Come si verifica una schermata in dieci minuti
Tre passaggi, in quest'ordine. Desatura uno screenshot: se l'ordine di lettura crolla, la tinta stava facendo un lavoro strutturale. Strizza gli occhi finché il layout si sfoca: quello che resta leggibile è la gerarchia che l'utente percepisce davvero, e dovrebbe coincidere con quella progettata. Poi misura il contrasto di ogni ruolo di testo e di ogni bordo contro il proprio fondo, non contro il bianco, perché un bordo su una card grigia è una misura diversa dallo stesso bordo sulla pagina.

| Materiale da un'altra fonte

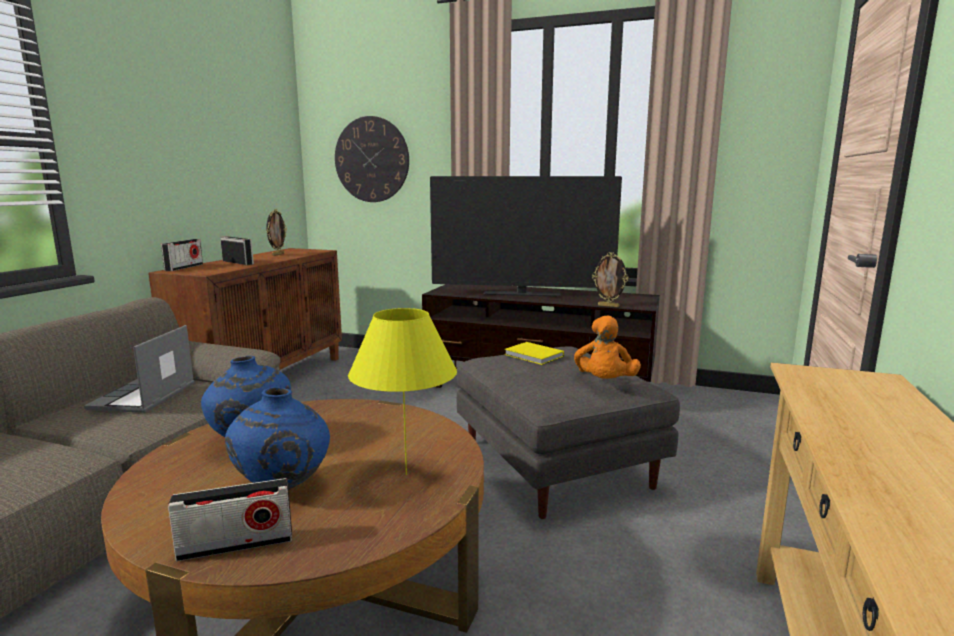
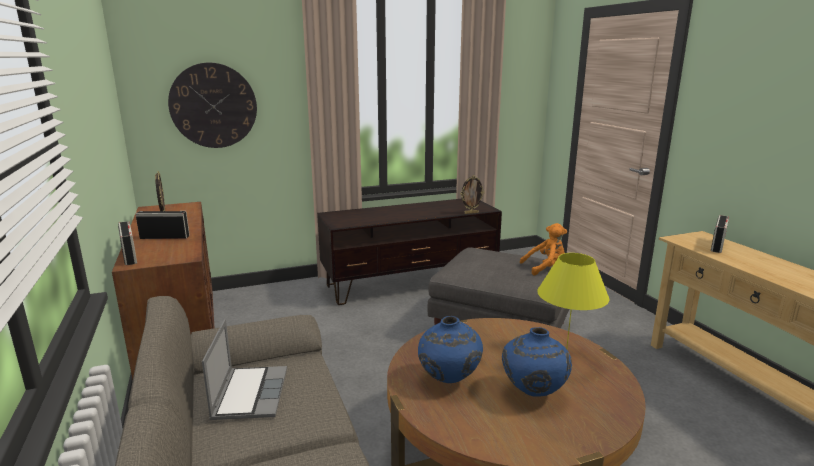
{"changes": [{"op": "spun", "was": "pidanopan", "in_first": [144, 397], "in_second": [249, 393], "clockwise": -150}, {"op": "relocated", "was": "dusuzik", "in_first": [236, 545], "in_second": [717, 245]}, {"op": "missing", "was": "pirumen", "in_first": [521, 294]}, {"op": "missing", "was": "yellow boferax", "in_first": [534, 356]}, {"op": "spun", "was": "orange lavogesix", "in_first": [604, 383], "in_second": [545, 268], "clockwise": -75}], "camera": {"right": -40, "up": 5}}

Falla sulle due o tre schermate più viste, non sulla libreria di componenti. Token puliti mandano online lo stesso schermate piatte, se nessuno guarda la composizione dopo il montaggio. Stessa disciplina per gli stati che quasi tutti saltano, di cui abbiamo parlato in design degli empty state.
Domande frequenti
Vuol dire che devo togliere il colore dal prodotto?+
No. Il colore mantiene il compito che svolge meglio, cioè nominare le categorie: stato, link, azioni distruttive, serie di un grafico. Quello che deve smettere di fare è portare il rango. Quando dimensione, peso, valore e spazio si occupano dell'ordine, l'accento resta libero di significare una cosa sola e si sente di più, perché nel resto della schermata non ha concorrenti.

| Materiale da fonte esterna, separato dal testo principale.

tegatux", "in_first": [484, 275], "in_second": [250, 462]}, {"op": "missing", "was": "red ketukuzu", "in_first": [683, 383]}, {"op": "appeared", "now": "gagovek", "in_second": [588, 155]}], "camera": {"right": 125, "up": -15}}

Quanti passi di grigio servono davvero a una palette neutra?+
Conta i ruoli, non le tinte. Quasi tutti i prodotti hanno bisogno di quattro o cinque ruoli fra testo e superfici, ognuno sopra la propria soglia di contrasto: testo primario, secondario, terziario, bordo e una superficie rialzata. Oltre a quelli di solito restano riempimenti che nessuno distingue alla luminosità tipica di un portatile. Se hai già nove grigi, l'esercizio onesto è associare a ognuno il ruolo di interfaccia che lo usa. Quelli senza proprietario si cancellano.
Cosa cambia in tema scuro?+
Si rompono due cose. Gli scarti di valore si comprimono, perché l'intervallo utile fra un fondo quasi nero e il bianco puro è più stretto di quello disponibile sul bianco, e rapporti che in chiaro separavano bene cominciano a confondersi. E le ombre smettono di leggersi: un'ombra scura su una superficie scura ha quasi zero contrasto. La soluzione è misurare ogni tema per conto suo invece di invertire i codici esadecimali, e spostare l'elevazione su superfici tonali come fa Material Design 3.
Una gerarchia neutra basta per l'European Accessibility Act?+
Aiuta su un criterio e non chiude gli altri. La direttiva rimanda alla norma EN 301 549, che ricalca WCAG 2.1 livello AA, e togliere la dipendenza dalla tinta copre il criterio 1.4.1. Restano da sistemare i rapporti di contrasto, l'indicatore di focus visibile, l'uso da tastiera, l'etichettatura dei campi e la segnalazione degli errori. Considerala una voce spuntata su quella lista, non l'audit.